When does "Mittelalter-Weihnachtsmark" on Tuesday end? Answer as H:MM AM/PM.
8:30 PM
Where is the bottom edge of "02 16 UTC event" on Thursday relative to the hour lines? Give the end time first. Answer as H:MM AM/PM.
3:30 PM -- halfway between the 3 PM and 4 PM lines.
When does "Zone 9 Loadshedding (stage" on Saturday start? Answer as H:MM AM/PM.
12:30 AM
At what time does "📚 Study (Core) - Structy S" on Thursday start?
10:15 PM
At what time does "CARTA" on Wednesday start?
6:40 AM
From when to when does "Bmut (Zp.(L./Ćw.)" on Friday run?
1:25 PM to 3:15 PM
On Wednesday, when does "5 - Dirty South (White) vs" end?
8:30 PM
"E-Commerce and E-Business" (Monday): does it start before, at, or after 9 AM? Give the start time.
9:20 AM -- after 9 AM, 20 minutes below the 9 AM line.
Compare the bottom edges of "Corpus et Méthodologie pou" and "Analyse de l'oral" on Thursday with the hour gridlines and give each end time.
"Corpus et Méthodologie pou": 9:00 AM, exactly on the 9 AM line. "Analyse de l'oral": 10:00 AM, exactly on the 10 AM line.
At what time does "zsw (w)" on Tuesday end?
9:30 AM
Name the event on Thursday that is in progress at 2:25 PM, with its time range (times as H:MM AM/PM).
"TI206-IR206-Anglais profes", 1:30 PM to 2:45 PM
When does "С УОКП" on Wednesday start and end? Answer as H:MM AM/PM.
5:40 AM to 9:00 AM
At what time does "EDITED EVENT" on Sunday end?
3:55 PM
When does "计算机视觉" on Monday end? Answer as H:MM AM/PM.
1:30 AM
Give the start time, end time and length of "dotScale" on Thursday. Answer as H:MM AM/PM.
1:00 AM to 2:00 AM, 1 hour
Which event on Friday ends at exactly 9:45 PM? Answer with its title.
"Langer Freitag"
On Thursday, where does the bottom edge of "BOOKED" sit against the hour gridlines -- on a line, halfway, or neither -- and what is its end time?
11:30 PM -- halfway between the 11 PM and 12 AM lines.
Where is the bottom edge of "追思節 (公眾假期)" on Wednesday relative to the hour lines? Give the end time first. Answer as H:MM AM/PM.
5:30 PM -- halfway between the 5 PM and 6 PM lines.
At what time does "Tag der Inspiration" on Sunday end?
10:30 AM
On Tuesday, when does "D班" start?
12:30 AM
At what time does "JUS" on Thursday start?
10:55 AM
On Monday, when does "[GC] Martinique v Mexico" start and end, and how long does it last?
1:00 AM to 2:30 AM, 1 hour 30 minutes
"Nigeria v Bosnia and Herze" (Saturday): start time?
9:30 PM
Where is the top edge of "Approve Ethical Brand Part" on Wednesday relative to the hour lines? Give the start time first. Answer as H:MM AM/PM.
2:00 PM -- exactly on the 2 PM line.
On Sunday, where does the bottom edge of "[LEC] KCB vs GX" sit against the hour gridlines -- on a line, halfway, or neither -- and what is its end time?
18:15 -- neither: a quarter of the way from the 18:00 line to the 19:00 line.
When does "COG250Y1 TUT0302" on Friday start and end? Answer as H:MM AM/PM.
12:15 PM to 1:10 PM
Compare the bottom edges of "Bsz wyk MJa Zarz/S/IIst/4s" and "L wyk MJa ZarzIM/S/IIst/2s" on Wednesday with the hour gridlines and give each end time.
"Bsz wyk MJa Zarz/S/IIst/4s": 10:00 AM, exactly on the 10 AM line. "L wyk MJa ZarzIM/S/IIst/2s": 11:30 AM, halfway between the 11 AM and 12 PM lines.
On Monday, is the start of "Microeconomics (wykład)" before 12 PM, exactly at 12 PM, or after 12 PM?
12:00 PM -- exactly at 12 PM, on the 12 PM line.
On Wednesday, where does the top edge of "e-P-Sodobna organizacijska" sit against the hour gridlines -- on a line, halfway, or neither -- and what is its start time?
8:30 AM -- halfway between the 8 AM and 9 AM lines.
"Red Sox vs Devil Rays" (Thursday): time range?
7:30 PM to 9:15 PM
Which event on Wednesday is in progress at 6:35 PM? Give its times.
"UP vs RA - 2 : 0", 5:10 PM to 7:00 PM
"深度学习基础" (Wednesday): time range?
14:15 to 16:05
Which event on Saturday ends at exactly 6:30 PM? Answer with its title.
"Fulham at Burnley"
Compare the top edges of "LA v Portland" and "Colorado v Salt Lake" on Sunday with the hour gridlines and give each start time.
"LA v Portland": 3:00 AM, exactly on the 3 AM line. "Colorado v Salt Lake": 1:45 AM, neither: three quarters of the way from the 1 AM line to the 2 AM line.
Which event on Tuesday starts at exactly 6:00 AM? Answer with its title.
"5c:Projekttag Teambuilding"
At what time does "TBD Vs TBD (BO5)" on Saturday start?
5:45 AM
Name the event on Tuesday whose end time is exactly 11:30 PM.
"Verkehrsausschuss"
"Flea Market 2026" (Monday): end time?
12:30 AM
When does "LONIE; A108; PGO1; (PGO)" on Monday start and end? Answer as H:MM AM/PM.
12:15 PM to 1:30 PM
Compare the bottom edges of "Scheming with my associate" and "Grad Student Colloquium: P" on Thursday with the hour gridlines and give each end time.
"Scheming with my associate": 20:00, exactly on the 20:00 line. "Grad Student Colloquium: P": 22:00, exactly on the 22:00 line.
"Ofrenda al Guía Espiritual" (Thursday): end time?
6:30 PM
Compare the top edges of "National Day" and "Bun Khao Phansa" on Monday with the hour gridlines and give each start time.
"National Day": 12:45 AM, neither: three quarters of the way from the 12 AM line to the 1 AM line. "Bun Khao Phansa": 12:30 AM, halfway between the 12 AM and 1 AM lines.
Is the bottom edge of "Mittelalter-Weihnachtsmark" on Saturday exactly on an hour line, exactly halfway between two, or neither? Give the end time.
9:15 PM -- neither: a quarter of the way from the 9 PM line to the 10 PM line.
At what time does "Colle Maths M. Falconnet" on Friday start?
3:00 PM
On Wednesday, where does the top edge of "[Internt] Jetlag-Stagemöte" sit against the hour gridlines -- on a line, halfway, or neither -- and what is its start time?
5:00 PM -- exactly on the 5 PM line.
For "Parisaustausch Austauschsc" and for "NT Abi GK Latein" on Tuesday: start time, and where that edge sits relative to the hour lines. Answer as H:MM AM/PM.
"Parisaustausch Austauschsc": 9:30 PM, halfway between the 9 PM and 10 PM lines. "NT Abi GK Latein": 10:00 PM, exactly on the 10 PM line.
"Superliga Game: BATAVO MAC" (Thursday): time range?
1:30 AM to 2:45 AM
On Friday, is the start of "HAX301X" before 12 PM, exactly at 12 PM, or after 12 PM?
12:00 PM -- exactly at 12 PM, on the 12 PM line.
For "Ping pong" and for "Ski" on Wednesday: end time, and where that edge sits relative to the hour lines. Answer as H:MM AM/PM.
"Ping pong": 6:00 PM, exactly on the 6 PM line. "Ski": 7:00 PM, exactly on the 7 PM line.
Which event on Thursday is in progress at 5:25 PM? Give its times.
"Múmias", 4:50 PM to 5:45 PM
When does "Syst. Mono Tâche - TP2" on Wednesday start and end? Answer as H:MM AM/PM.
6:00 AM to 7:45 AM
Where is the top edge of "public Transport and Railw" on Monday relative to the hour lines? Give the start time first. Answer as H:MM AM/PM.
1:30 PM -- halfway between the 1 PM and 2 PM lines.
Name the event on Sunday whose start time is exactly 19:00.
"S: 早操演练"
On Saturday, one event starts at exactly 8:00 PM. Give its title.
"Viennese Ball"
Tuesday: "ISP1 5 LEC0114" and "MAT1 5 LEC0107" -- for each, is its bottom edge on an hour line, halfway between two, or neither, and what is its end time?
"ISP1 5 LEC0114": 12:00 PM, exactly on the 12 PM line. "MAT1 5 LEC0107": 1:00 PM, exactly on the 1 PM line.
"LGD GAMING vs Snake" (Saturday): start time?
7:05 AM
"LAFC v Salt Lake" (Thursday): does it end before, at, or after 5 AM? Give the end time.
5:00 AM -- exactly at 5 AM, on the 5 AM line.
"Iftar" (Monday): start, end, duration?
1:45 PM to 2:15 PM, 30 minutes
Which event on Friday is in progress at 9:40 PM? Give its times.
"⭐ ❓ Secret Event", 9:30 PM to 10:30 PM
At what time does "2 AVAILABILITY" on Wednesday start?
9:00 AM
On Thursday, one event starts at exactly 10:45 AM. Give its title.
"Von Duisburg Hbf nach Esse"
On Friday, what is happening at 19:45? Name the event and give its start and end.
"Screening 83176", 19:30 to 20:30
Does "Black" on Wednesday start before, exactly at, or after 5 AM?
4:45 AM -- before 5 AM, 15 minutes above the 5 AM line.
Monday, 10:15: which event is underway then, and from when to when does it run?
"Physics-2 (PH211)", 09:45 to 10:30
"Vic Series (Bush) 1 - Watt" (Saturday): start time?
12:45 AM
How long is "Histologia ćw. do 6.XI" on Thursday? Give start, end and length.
* * * * *
» **WHAT YOU NEED TO DO**: Rewrite the items from the line containing "(Core) - Structy" up to and including the line containing "1:25 PM to 3:15 PM", changing "start" to "begin" and leaving everything else as it is.

» **TASK OUTPUT**:
At what time does "📚 Study (Core) - Structy S" on Thursday begin?
10:15 PM
At what time does "CARTA" on Wednesday begin?
6:40 AM
From when to when does "Bmut (Zp.(L./Ćw.)" on Friday run?
1:25 PM to 3:15 PM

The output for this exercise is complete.